(Information supplied)

● ● ● ●

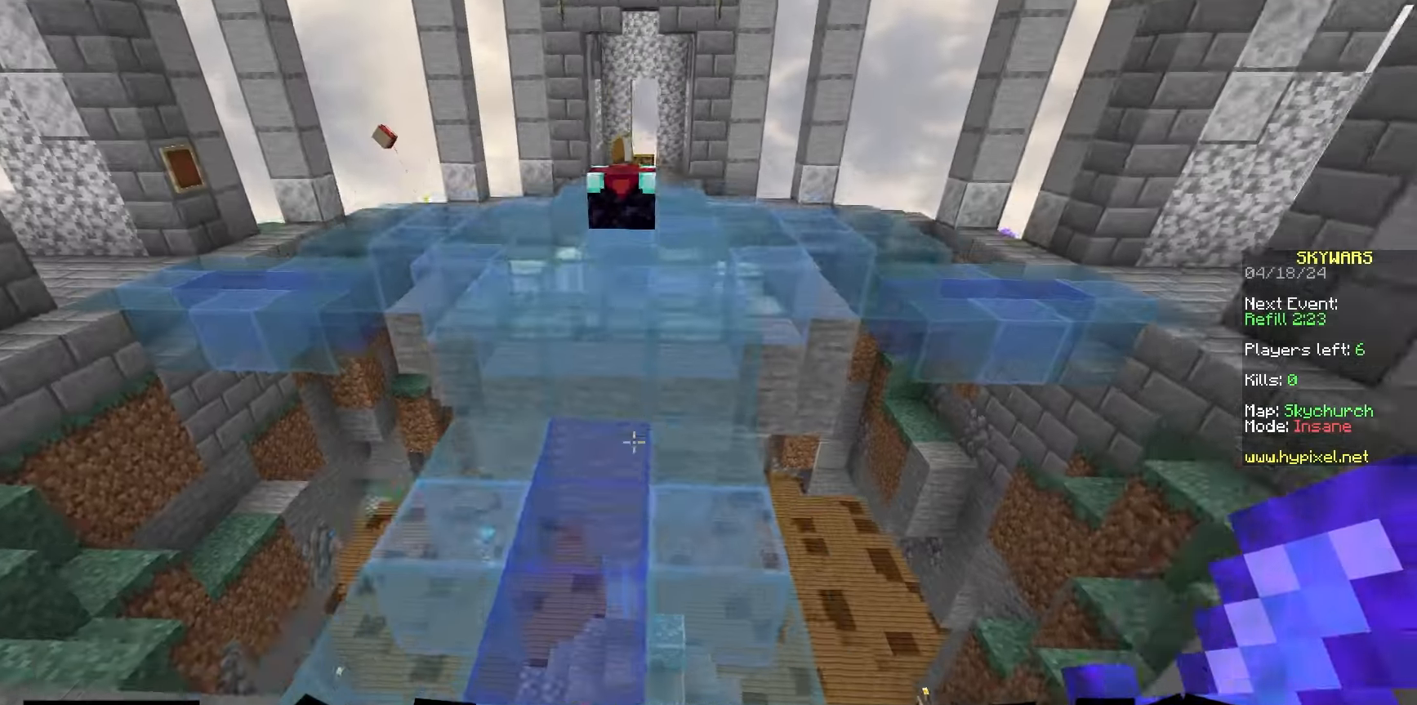
Gameplay with keyboard and mouse; each line is a JSON object with the keys and mouse buttons held at the frame after it. "events" lists presses ("down") and releases ("up") of "a", "d", "s", "space", "w", "mouse_left" and "mouse_right" between this image and that frame as [ms after this image, input, new state], when the widget could be followed in between. "mouse_left", "mouse_right" = the "left", "right" buttons of the "mouse" list. No other keys are recorded. Fast repeated clicks can show as one long hold. Mouse movement is not recorded.
{"keys": ["w"], "mouse": [], "events": [[100, "mouse_right", "down"], [150, "space", "down"], [217, "mouse_right", "up"], [333, "space", "up"], [450, "mouse_left", "down"], [500, "mouse_left", "up"]]}
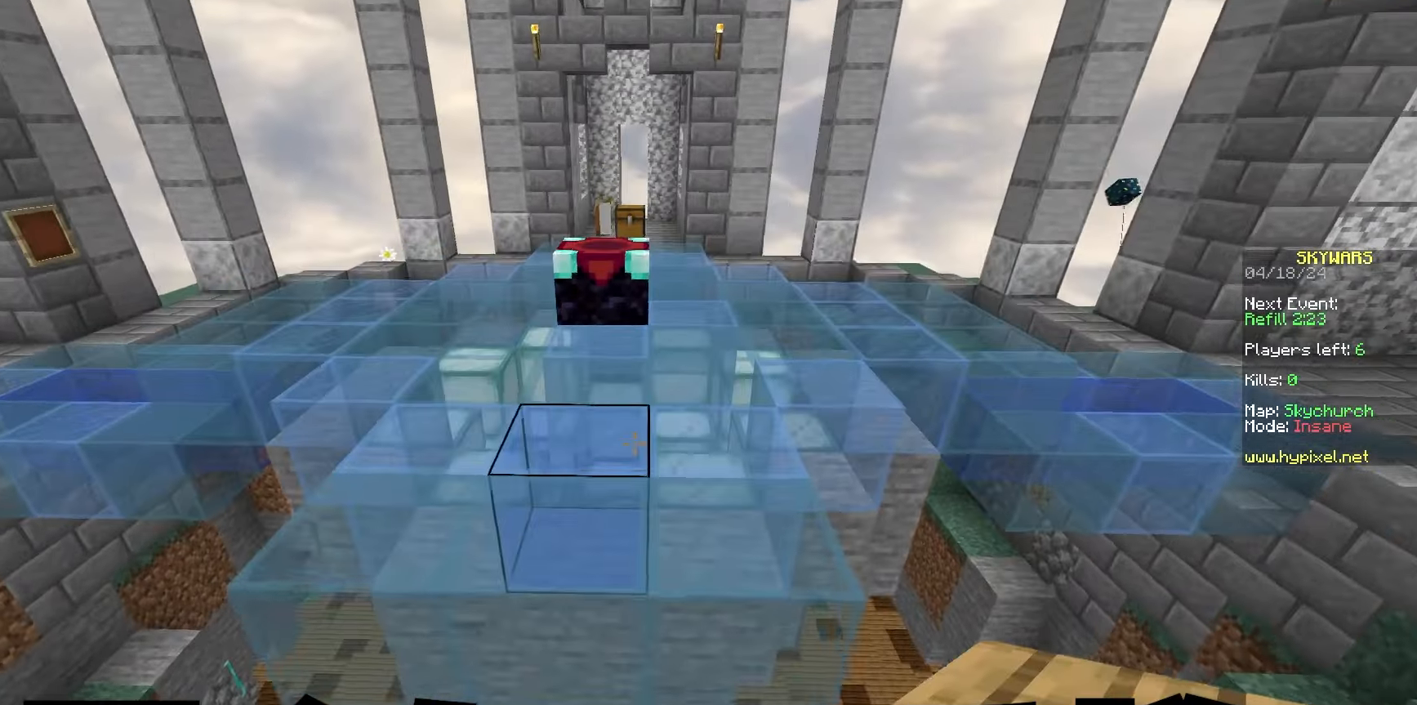
{"keys": ["space", "w"], "mouse": ["left"], "events": [[17, "mouse_right", "down"], [33, "space", "down"], [167, "mouse_right", "up"], [233, "space", "up"], [267, "mouse_left", "down"], [400, "mouse_left", "up"], [433, "space", "down"], [467, "mouse_left", "down"]]}
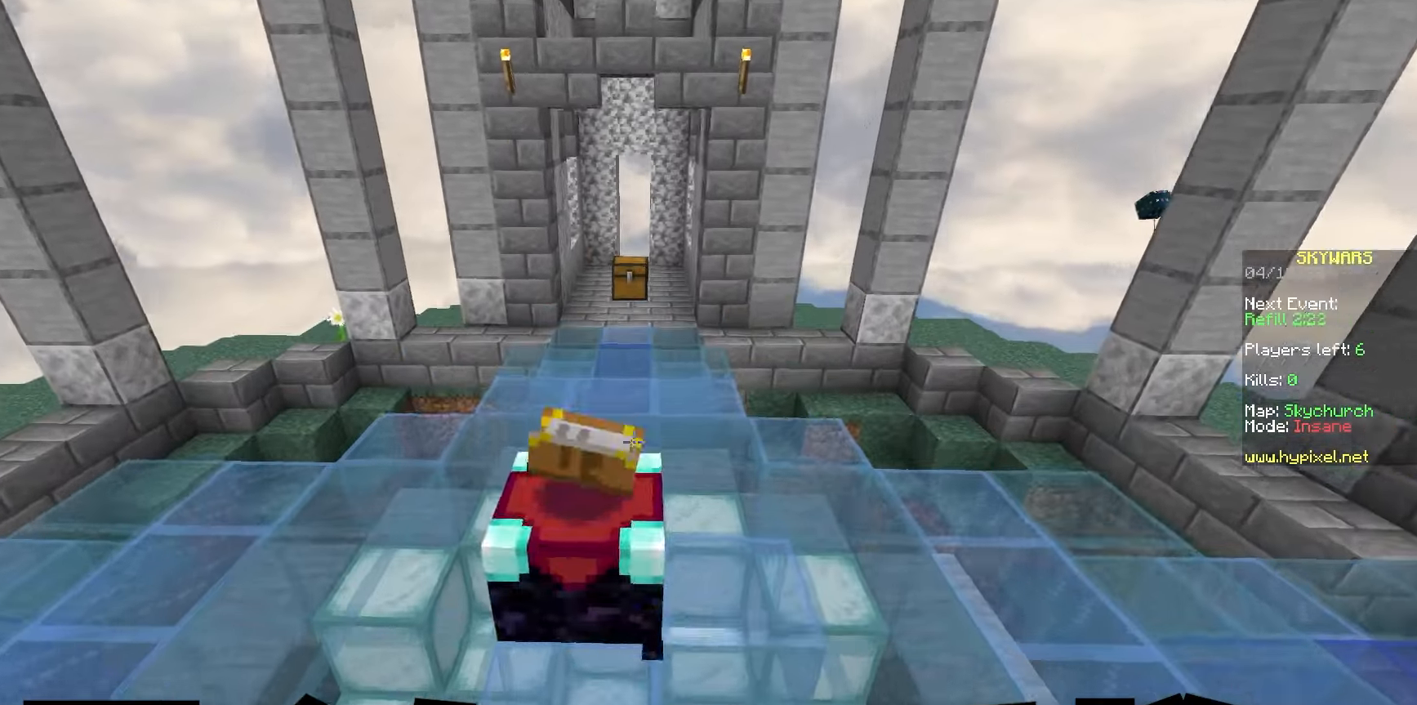
{"keys": ["space", "w"], "mouse": [], "events": [[83, "mouse_left", "up"]]}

● ● ● ●

The material above holds pictures; copy everything else in it exactly.

Gameplay with keyboard and mouse; each line is a JSON object with the keys and mouse buttons held at the frame after it. "events" lists presses ("down") and releases ("up") of "a", "d", "s", "space", "w", "mouse_left" and "mouse_right" between this image and that frame as [ms after this image, input, new state], when the widget could be followed in between. "mouse_left", "mouse_right" = the "left", "right" buttons of the "mouse" list. No other keys are recorded. Fast repeated clicks can show as one long hold. Mouse movement is not recorded.
{"keys": ["w"], "mouse": [], "events": [[100, "mouse_right", "down"], [150, "space", "down"], [217, "mouse_right", "up"], [333, "space", "up"], [450, "mouse_left", "down"], [500, "mouse_left", "up"]]}
{"keys": ["space", "w"], "mouse": ["left"], "events": [[17, "mouse_right", "down"], [33, "space", "down"], [167, "mouse_right", "up"], [233, "space", "up"], [267, "mouse_left", "down"], [400, "mouse_left", "up"], [433, "space", "down"], [467, "mouse_left", "down"]]}
{"keys": ["space", "w"], "mouse": [], "events": [[83, "mouse_left", "up"]]}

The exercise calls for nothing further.